What the Alabama.com news story reveals is a serious conflict of interest in Collins, a licensed counsellor, being very publicly recognised for her pro-transitioning position, her ability to grant permission to the unthinkable: transitioning. The article makes it clear Collins is less interested in proper screening and employing all her psychological skills in exploring issues such as trauma than in liberating a ‘transgender’ identity.

Therapists make many clinical judgements yet, in the case of social contagion, therapeutic judgement is being set aside in favour of advocacy and affirmation. Particularly in light of the current ‘transgender craze’, it is more incumbent than ever for regulatory agencies to intervene to eliminate malpractice in the guise of seemingly compassionate (nominally affirmative) therapy that actually results in deadly harms including an increased rate of completed suicide. While practising as a counsellor in the state of Alabama, Collins has set vulnerable clients at risk.

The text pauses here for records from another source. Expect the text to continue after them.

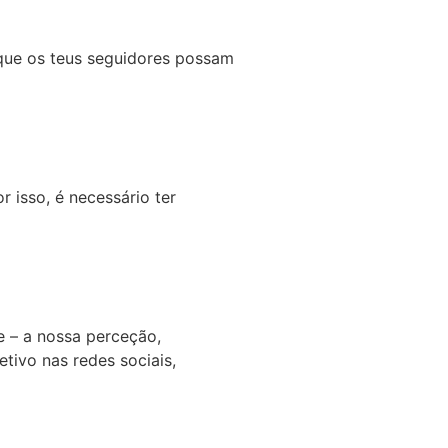
 que os teus seguidores possam
 isso, é necessário ter
e – a nossa perceção,
tivo nas redes sociais,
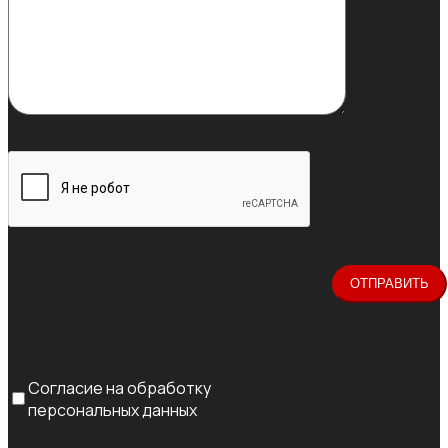
Согласие на обработку
персональных данных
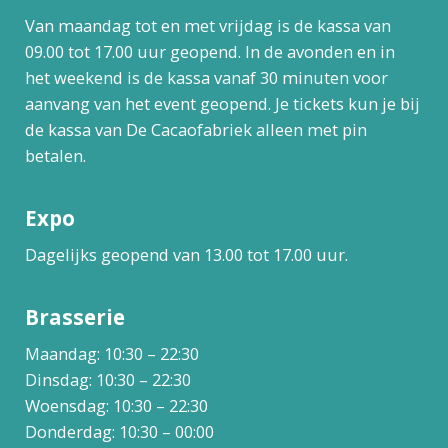
Van maandag tot en met vrijdag is de kassa van
09.00 tot 17.00 uur geopend. In de avonden en in
het weekend is de kassa vanaf 30 minuten voor
aanvang van het event geopend. Je tickets kun je bij
de kassa van De Cacaofabriek alleen met pin
betalen.
Expo
Dagelijks geopend van 13.00 tot 17.00 uur.
Brasserie
Maandag: 10:30 – 22:30
Dinsdag: 10:30 – 22:30
Woensdag: 10:30 – 22:30
Donderdag: 10:30 – 00:00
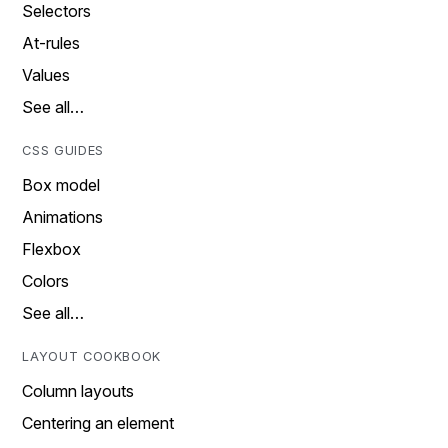
Selectors
At-rules
Values
See all…
CSS GUIDES
Box model
Animations
Flexbox
Colors
See all…
LAYOUT COOKBOOK
Column layouts
Centering an element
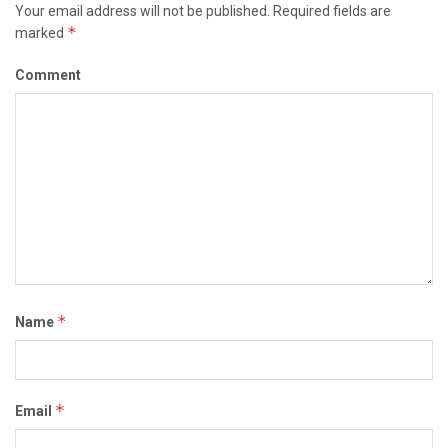
Your email address will not be published.
Required fields are
*
marked
Comment
*
Name
*
Email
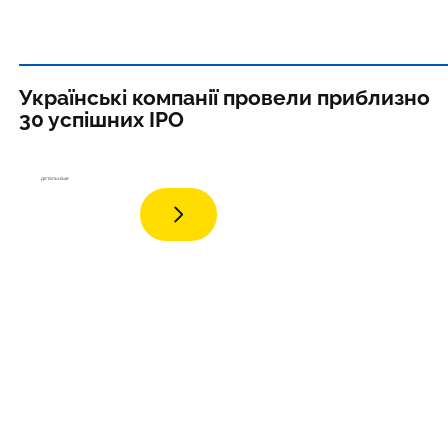
Українські компанії провели приблизно
30 успішних IPO
детальніше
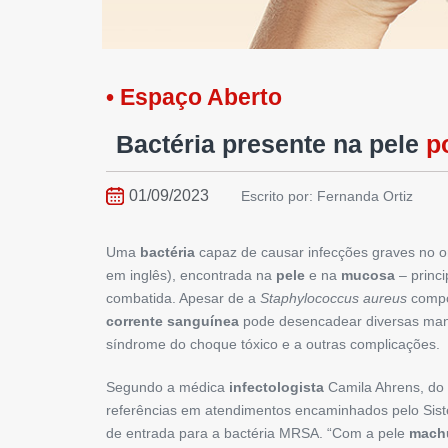
• Espaço Aberto
Bactéria presente na pele
p
01/09/2023
Escrito por: Fernanda Ortiz
Uma
bactéria
capaz de causar infecções graves no 
em inglês), encontrada na
pele
e na
mucosa
– princi
combatida. Apesar de a
Staphylococcus aureus
comp
corrente sanguínea
pode desencadear diversas man
síndrome do choque tóxico e a outras complicações.
Segundo a médica
infectologista
Camila Ahrens, do 
referências em atendimentos encaminhados pelo Sis
de entrada para a bactéria MRSA. “Com a pele
mach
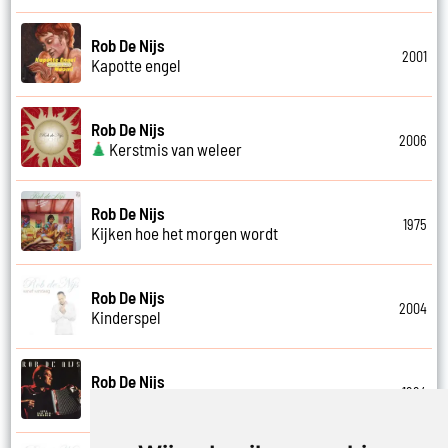
Rob De Nijs
2001
Kapotte engel
Rob De Nijs
2006
Kerstmis van weleer
Rob De Nijs
1975
Kijken hoe het morgen wordt
Rob De Nijs
2004
Kinderspel
Rob De Nijs
1994
Klein halleluja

When the details come out, affirmation therapy will become as grimace-inducing a term as lobotomies. The public will at once see that therapists who affirmed the transgender identity are little different than the Salem accusers calling out neighbours as ‘witches’. Those like Zoe who endure this decade’s doctor-assisted contagion will look back at their unnecessary baptism by fire and wonder how a predatory trans medical complex could have been allowed such free reign. The answer is that therapists – and the rest of us – must first recognise and then refuse in any way to perpetuate the spreading social contagion that is the ‘transgender craze’.


Faith Kuzma earned a PhD in 20th-century literature from Ohio University, taught composition and literature, and is now retired. She is the mother of a young adult with rapid onset gender dysphoria.